_EXERCISE GOAL_.
Check each line of the entries below for the word "November" and state only how many lines have it.

_RECORD EXCERPTS_.

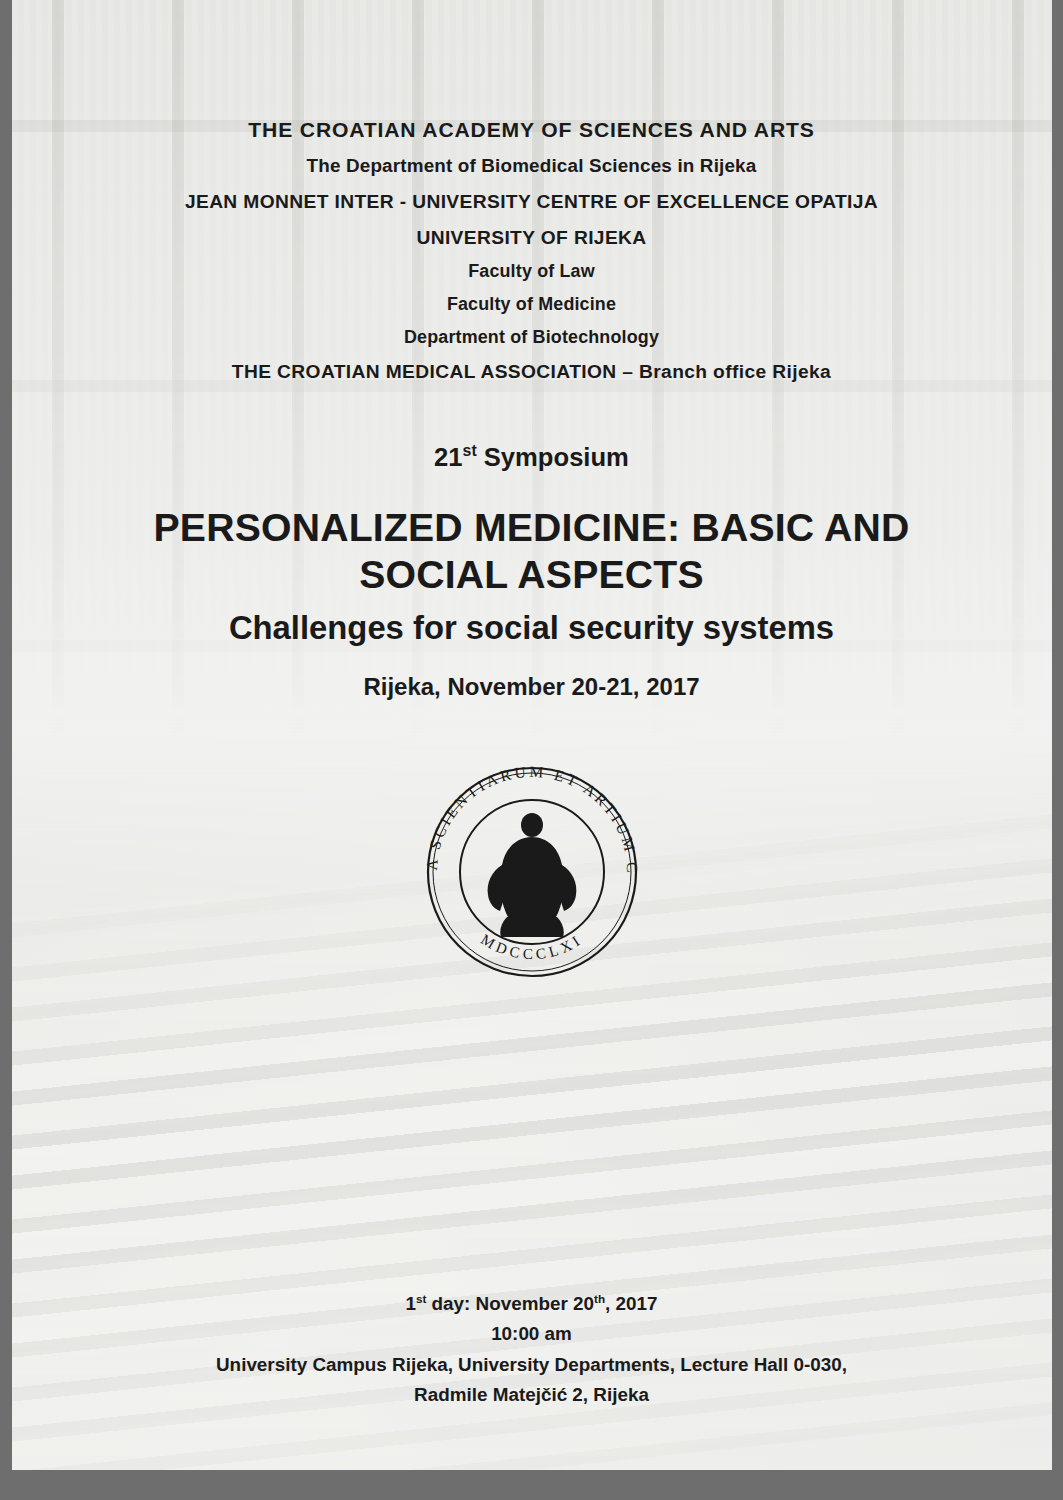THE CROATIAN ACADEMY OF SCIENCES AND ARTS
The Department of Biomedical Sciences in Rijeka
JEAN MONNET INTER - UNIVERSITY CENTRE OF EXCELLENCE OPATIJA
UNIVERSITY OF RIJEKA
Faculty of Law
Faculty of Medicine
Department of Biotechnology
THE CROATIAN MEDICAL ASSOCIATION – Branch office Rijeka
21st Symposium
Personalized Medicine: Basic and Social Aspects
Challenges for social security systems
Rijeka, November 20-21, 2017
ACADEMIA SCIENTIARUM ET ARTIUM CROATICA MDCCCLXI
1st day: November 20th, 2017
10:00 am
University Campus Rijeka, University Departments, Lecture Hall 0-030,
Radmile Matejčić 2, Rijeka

_ANSWER SPACE_.
2